Exercise
Where does the string "Rendered" occur in the records? Copy each line that holds it.

Input material

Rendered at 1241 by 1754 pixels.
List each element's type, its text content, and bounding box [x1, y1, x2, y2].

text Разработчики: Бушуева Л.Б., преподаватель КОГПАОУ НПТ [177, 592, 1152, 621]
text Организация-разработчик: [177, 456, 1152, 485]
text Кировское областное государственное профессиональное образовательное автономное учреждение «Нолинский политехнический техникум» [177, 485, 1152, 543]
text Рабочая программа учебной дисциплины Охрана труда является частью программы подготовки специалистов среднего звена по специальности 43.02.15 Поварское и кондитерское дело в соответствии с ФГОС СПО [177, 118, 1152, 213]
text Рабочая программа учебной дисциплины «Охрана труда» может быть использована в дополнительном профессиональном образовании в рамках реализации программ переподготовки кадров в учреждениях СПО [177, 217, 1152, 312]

* * *

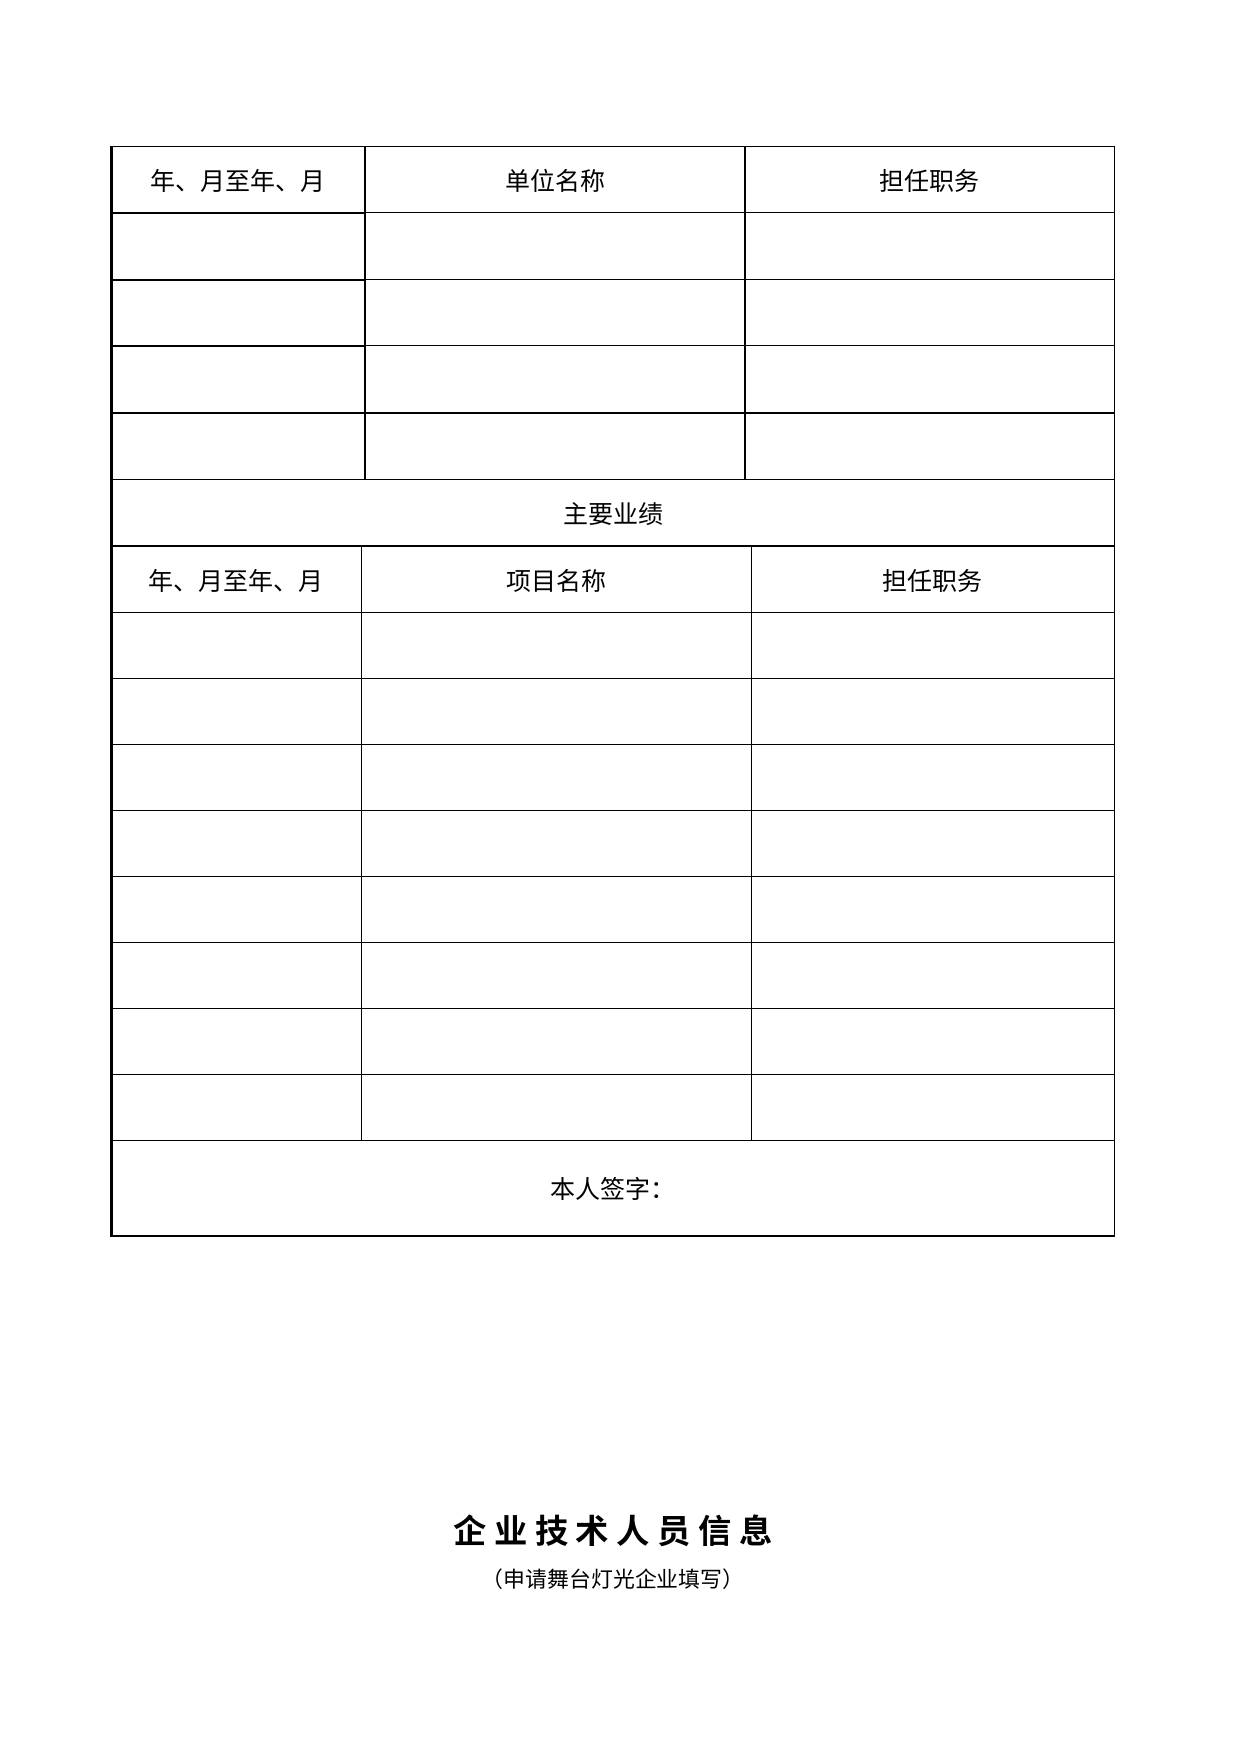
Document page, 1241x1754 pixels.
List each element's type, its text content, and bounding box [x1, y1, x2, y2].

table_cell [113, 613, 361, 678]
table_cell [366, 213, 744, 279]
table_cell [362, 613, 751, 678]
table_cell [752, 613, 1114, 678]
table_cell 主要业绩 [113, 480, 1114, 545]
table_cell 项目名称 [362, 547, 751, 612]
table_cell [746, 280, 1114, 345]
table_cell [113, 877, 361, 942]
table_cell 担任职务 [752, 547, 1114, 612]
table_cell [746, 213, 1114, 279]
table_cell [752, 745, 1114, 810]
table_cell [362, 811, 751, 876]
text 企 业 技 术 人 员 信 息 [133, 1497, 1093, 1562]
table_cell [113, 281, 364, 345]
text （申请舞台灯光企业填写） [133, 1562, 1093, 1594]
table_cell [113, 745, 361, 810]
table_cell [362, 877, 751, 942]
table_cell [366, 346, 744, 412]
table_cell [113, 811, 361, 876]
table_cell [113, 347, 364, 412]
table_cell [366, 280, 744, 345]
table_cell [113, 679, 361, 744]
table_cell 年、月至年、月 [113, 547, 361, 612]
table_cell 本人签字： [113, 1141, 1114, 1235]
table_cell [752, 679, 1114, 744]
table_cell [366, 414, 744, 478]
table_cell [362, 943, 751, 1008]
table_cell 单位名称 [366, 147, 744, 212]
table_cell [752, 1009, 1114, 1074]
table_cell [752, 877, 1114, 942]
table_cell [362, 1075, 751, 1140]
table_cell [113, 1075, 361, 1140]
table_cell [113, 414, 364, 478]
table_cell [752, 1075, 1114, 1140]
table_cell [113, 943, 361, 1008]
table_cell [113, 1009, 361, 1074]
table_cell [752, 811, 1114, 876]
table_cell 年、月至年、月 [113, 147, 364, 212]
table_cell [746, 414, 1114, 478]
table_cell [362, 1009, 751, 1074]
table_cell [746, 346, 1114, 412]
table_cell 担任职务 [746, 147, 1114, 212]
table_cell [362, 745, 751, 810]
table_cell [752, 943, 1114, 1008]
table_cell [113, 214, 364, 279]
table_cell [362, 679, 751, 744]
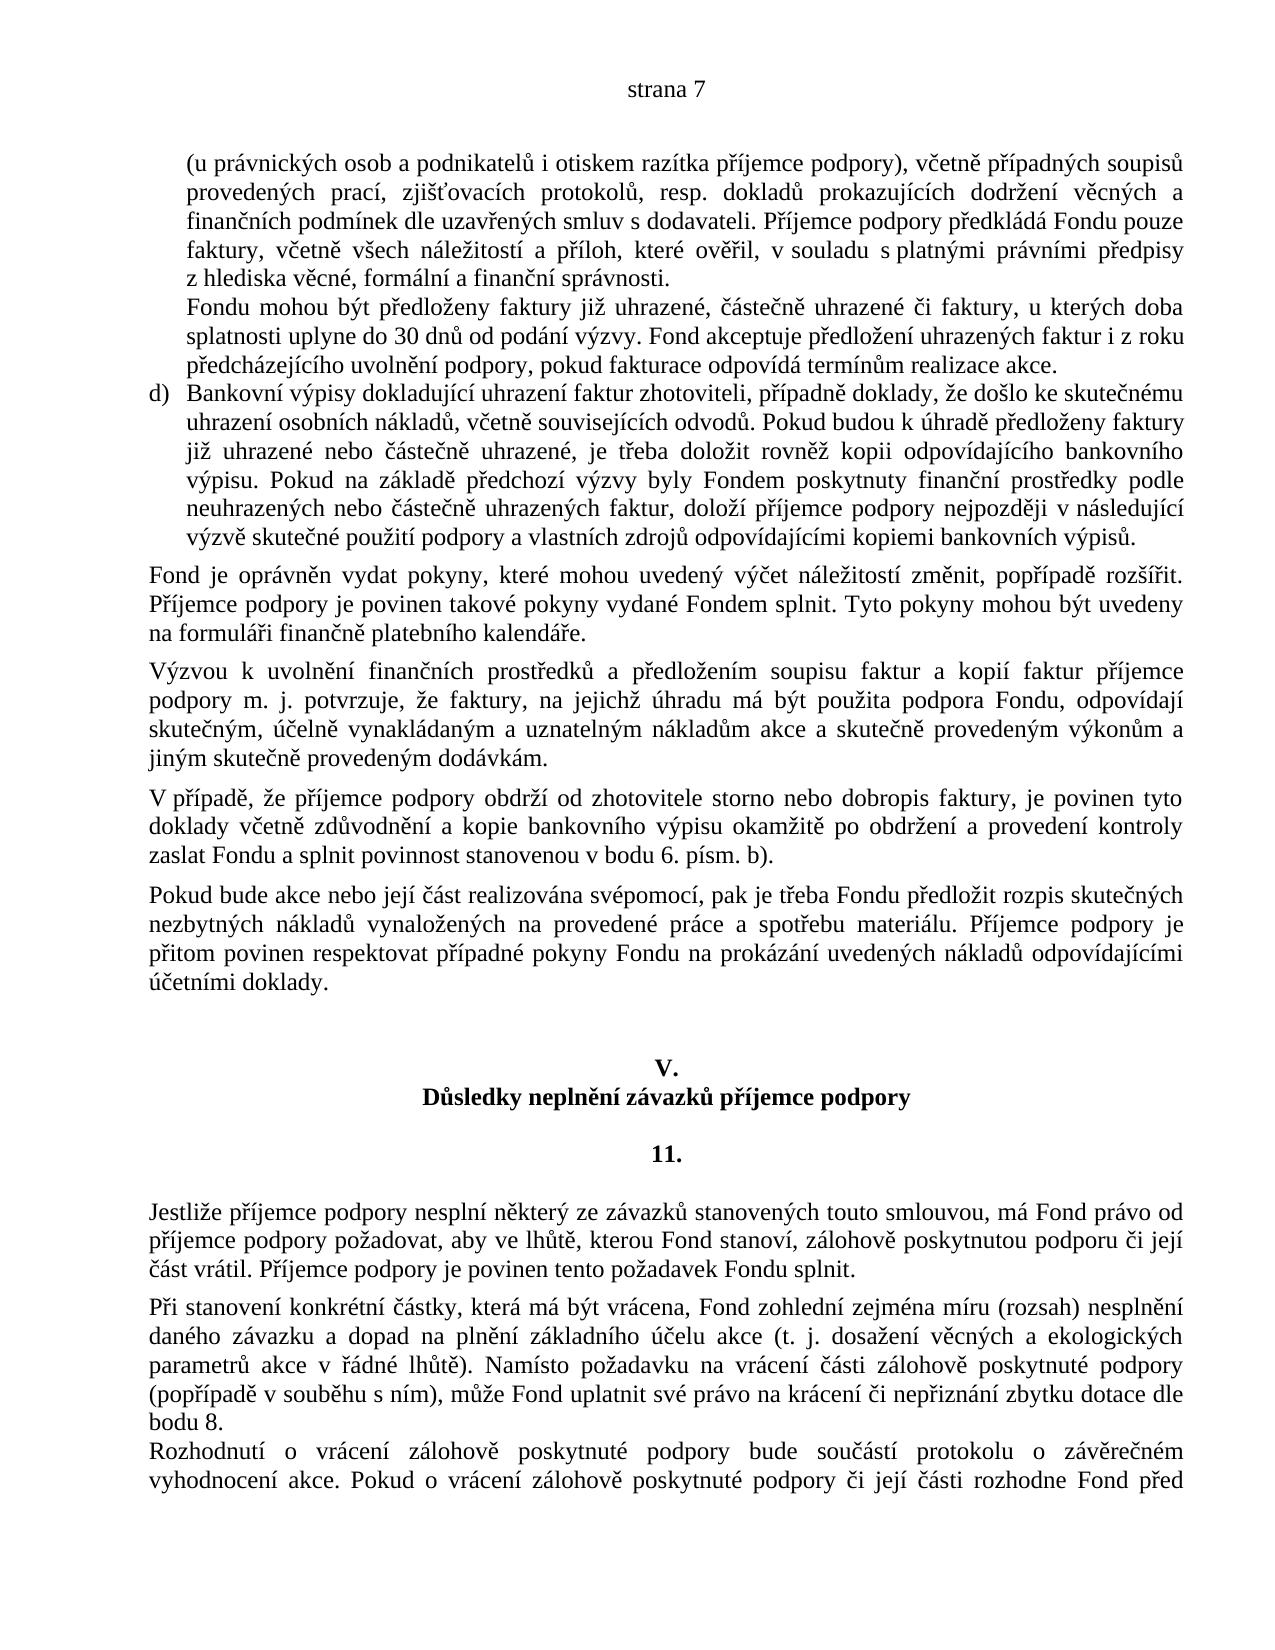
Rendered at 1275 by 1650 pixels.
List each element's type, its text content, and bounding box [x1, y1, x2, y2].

Exercise result
Rendered at 1241 by 1754 pixels.
Rendered at 1275 by 1650 pixels.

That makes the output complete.